WRITTEN EXERCISE:
Arrange every line of the rows below as a Markdown table with the columns "Line No." and "Entry", numbering the lines in order. Leave out blank lines and the pictures.

* START DATA FOR PROCESSING *

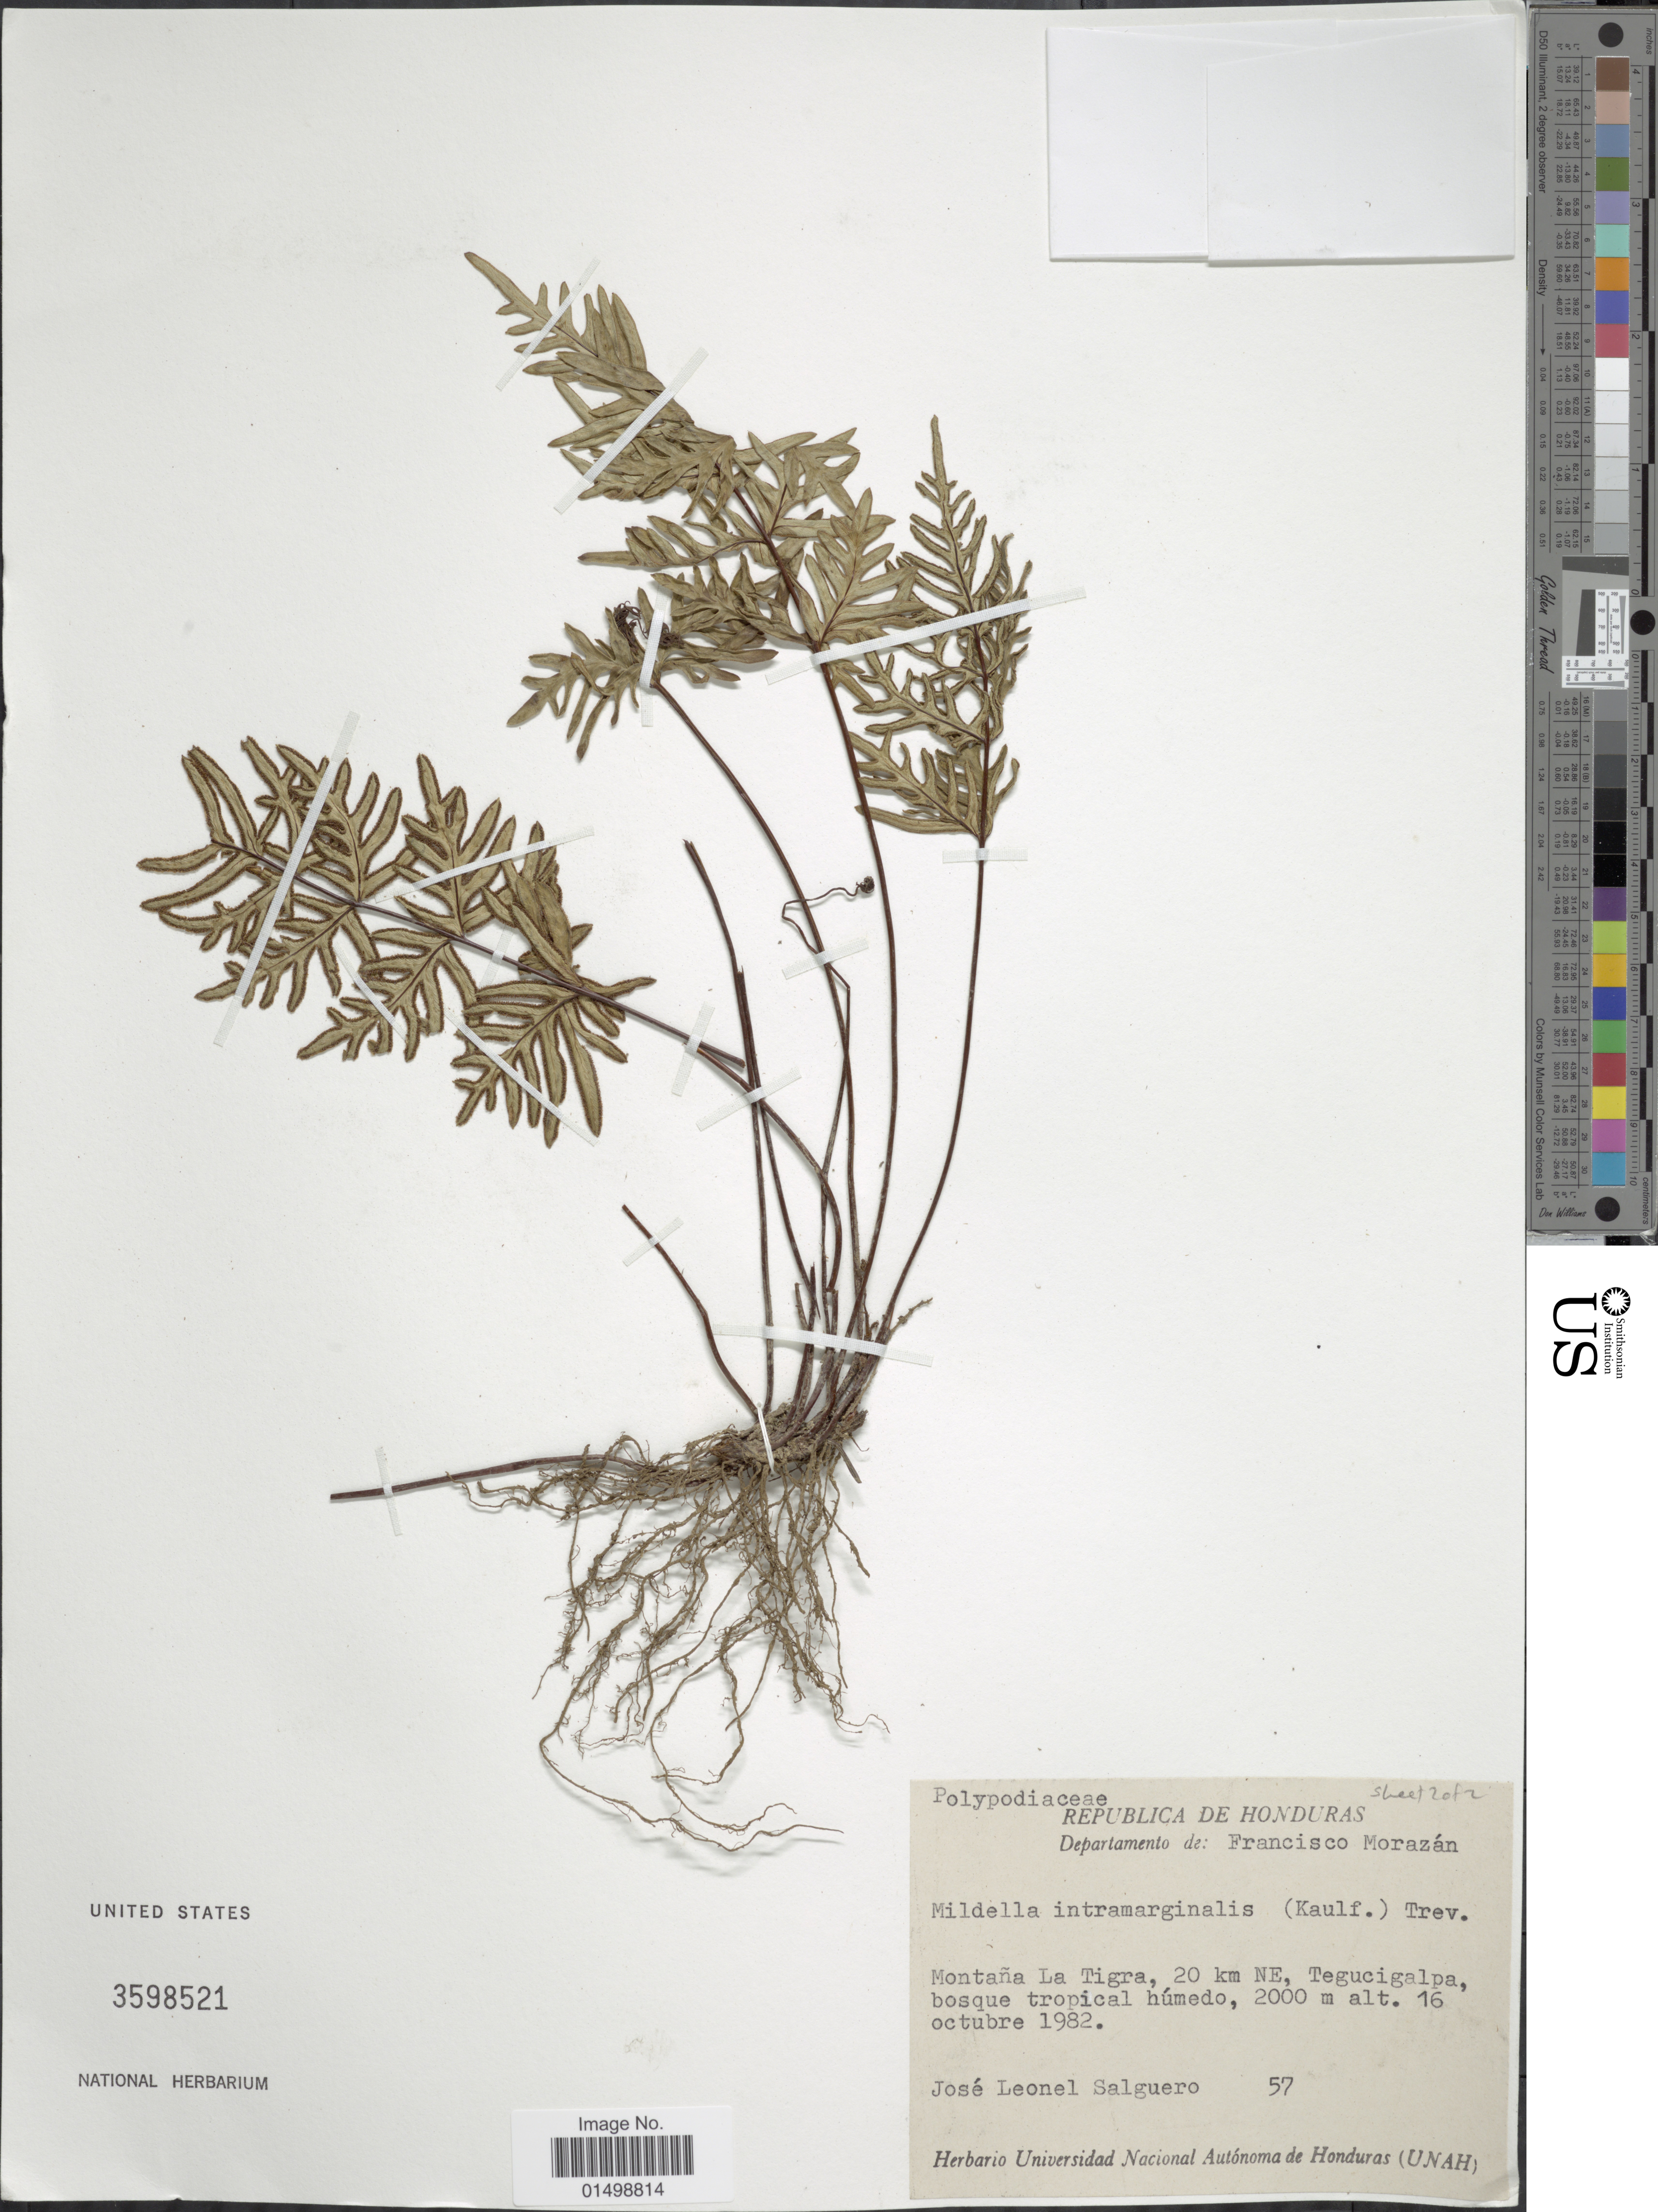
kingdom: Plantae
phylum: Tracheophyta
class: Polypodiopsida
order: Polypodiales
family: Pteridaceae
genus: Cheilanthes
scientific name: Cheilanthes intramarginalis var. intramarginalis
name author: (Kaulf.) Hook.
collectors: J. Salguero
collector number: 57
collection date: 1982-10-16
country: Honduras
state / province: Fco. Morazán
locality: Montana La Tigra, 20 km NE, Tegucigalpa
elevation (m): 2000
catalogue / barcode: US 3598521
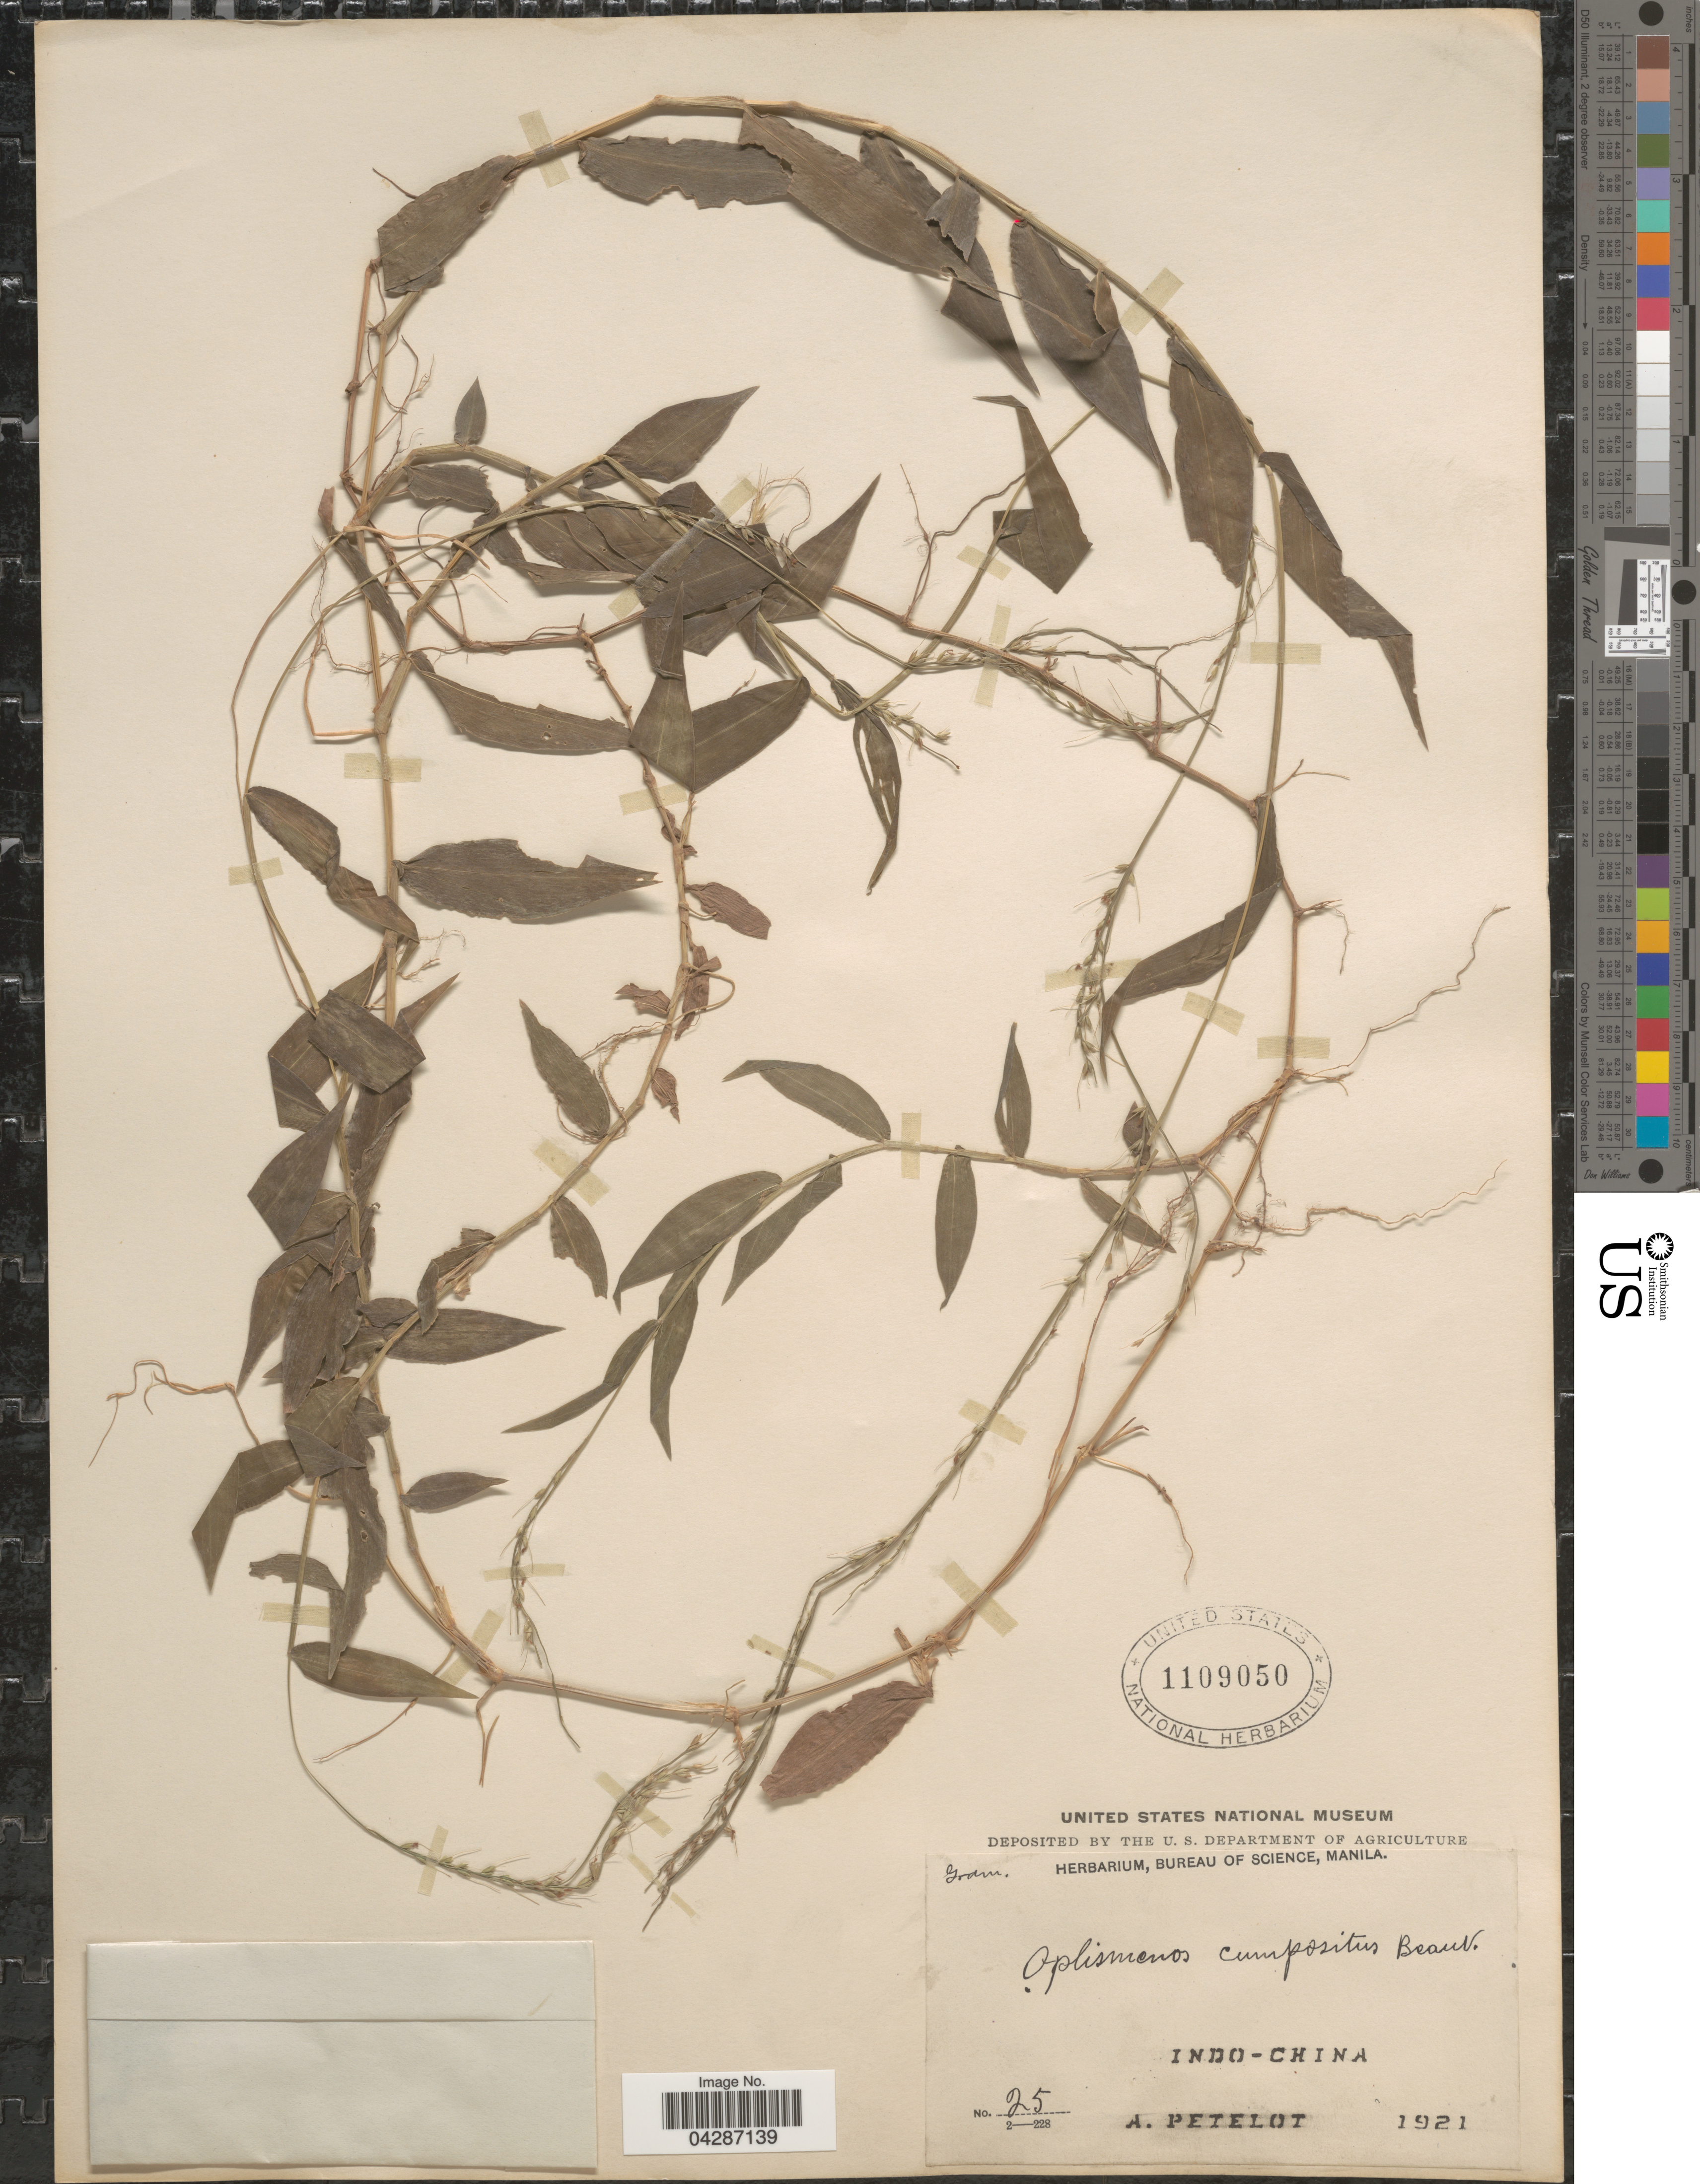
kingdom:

* END DATA FOR PROCESSING *

TASK ANSWER:
| Line No. | Entry |
|---|---|
| 1 | kingdom: Plantae |
| 2 | phylum: Tracheophyta |
| 3 | class: Polypodiopsida |
| 4 | order: Polypodiales |
| 5 | family: Pteridaceae |
| 6 | genus: Cheilanthes |
| 7 | scientific name: Cheilanthes intramarginalis var. intramarginalis |
| 8 | name author: (Kaulf.) Hook. |
| 9 | collectors: J. Salguero |
| 10 | collector number: 57 |
| 11 | collection date: 1982-10-16 |
| 12 | country: Honduras |
| 13 | state / province: Fco. Morazán |
| 14 | locality: Montana La Tigra, 20 km NE, Tegucigalpa |
| 15 | elevation (m): 2000 |
| 16 | catalogue / barcode: US 3598521 |
| 17 | kingdom: |